::: Data section

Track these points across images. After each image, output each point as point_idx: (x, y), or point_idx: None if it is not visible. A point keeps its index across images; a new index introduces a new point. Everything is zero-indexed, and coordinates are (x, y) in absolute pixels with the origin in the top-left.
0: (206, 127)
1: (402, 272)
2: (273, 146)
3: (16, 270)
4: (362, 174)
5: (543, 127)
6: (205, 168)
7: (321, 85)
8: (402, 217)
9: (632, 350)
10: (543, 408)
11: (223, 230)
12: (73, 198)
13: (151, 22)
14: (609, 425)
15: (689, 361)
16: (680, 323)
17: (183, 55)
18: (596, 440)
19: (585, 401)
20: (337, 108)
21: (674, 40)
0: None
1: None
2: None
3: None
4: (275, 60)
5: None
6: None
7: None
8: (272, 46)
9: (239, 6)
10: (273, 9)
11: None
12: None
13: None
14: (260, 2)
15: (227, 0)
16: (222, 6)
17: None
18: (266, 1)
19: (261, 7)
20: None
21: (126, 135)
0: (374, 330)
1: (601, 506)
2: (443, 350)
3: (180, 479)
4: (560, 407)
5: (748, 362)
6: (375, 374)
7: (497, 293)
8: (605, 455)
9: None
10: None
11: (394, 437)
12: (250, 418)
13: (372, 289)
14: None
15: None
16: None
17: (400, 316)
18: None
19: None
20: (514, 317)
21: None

::::::

## Task instructions
Turn the entries above into a numbered list and leave out any blank lines.

## Solution to this task
1. Track these points across images. After each image, output each point as point_idx: (x, y), or point_idx: None if it is not visible. A point keeps its index across images; a new index introduces a new point. Everything is zero-indexed, and coordinates are (x, y) in absolute pixels with the origin in the top-left.
2. 0: (206, 127)
3. 1: (402, 272)
4. 2: (273, 146)
5. 3: (16, 270)
6. 4: (362, 174)
7. 5: (543, 127)
8. 6: (205, 168)
9. 7: (321, 85)
10. 8: (402, 217)
11. 9: (632, 350)
12. 10: (543, 408)
13. 11: (223, 230)
14. 12: (73, 198)
15. 13: (151, 22)
16. 14: (609, 425)
17. 15: (689, 361)
18. 16: (680, 323)
19. 17: (183, 55)
20. 18: (596, 440)
21. 19: (585, 401)
22. 20: (337, 108)
23. 21: (674, 40)
24. 0: None
25. 1: None
26. 2: None
27. 3: None
28. 4: (275, 60)
29. 5: None
30. 6: None
31. 7: None
32. 8: (272, 46)
33. 9: (239, 6)
34. 10: (273, 9)
35. 11: None
36. 12: None
37. 13: None
38. 14: (260, 2)
39. 15: (227, 0)
40. 16: (222, 6)
41. 17: None
42. 18: (266, 1)
43. 19: (261, 7)
44. 20: None
45. 21: (126, 135)
46. 0: (374, 330)
47. 1: (601, 506)
48. 2: (443, 350)
49. 3: (180, 479)
50. 4: (560, 407)
51. 5: (748, 362)
52. 6: (375, 374)
53. 7: (497, 293)
54. 8: (605, 455)
55. 9: None
56. 10: None
57. 11: (394, 437)
58. 12: (250, 418)
59. 13: (372, 289)
60. 14: None
61. 15: None
62. 16: None
63. 17: (400, 316)
64. 18: None
65. 19: None
66. 20: (514, 317)
67. 21: None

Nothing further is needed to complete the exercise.